Adorno and Horkheimer argue that the rise of the Hollywood starlet created a phenomenon where “the girls in the audience not only feel that they could be on the screen but realize the great gulf separating them from it” (1947, p. 13). TikTok makes this gulf increasingly apparent. While the ‘democratizing’ algorithm of the platform gives the idea that anyone can go viral for anything at any moment– notice who is always at the forefront of these trends. And beyond that, who stands to benefit from them? Certainly not the individual. 

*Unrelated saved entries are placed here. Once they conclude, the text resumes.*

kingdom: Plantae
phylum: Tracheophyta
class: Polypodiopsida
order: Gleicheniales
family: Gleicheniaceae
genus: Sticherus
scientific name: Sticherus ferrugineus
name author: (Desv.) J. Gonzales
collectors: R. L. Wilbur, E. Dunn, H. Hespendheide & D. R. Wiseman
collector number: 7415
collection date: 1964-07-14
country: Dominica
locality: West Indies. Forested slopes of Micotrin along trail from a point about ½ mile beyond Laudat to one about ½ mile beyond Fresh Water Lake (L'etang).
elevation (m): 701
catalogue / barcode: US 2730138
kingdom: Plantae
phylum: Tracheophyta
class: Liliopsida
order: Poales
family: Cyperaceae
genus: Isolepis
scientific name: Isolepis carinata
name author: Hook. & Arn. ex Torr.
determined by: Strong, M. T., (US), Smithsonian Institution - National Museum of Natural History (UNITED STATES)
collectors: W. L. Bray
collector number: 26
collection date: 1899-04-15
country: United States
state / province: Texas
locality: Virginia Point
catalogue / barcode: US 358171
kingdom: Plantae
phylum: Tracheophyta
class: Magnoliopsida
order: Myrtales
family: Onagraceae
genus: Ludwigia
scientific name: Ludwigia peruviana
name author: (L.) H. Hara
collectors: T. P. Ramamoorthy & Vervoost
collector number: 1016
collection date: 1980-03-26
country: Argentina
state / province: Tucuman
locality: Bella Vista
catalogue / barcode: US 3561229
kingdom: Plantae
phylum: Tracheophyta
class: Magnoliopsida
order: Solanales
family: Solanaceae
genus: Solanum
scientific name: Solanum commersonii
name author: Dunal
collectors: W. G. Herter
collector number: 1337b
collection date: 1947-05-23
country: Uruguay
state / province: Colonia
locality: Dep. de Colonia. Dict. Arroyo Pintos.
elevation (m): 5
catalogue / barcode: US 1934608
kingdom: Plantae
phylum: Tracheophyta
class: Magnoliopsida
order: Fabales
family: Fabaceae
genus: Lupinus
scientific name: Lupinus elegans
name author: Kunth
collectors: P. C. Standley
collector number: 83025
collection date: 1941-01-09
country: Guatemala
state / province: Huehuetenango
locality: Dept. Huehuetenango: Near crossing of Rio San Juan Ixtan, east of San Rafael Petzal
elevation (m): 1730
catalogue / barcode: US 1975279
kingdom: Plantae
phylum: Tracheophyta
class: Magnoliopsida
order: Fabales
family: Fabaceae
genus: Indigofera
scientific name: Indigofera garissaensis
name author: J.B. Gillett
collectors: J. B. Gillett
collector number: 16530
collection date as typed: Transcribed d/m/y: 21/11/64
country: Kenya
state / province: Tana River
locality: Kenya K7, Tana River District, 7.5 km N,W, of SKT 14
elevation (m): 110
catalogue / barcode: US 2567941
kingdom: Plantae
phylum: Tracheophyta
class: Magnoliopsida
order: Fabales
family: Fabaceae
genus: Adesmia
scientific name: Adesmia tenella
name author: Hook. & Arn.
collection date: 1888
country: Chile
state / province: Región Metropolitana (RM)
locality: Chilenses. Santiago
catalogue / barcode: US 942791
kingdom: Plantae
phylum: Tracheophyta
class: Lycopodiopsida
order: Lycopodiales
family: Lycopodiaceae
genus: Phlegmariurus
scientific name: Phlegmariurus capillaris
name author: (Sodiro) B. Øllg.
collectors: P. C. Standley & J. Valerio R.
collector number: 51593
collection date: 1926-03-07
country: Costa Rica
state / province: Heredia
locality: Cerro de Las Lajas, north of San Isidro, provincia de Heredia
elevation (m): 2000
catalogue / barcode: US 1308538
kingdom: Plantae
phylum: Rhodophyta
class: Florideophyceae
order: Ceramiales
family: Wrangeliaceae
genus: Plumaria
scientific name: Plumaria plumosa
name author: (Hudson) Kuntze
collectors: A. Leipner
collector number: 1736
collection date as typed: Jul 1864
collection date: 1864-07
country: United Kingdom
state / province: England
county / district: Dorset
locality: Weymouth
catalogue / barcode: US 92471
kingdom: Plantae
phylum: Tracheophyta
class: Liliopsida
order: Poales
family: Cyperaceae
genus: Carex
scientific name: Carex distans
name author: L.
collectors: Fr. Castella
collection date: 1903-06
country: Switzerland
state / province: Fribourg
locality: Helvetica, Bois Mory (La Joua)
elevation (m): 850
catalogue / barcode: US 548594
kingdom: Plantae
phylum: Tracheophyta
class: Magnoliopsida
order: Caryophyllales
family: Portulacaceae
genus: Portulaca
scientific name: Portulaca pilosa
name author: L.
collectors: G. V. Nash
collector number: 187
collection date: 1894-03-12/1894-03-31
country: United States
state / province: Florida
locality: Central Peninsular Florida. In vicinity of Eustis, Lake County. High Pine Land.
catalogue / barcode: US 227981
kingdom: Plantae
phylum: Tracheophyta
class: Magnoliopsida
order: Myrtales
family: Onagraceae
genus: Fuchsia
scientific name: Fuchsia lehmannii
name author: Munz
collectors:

TikTok has become the new mouthpiece for the conglomerate, spoken in pretty shiny words by girls who claim to be just like you. We become convinced that by participating (both socially and economically) in these trends, our identity will be validated. Still, instead, we are left unfulfilled, perpetuating a constant cycle of passive consumption and alienation. Not only do we become alienated from our own lived experiences, but we become alienated from society and community by being spoon-fed, a sanitized version of reality held up by constant consumption and the commodification of experience. Even I, a preacher from the soap box of the predatory nature of these trends, often fall victim to them. Adorno and Horkheimer’s concept of ‘assembly-line character of the culture industry’ creates an assembly line of homogenized pseudo-individuals who are “compelled to buy and use products even [when] they see right through them” (1947, p. 24).


Adorno, T., & Horkheimer, M. (1947). The Culture Industry: Enlightenment as Mass Deception. In Dialectic of Enlightenment.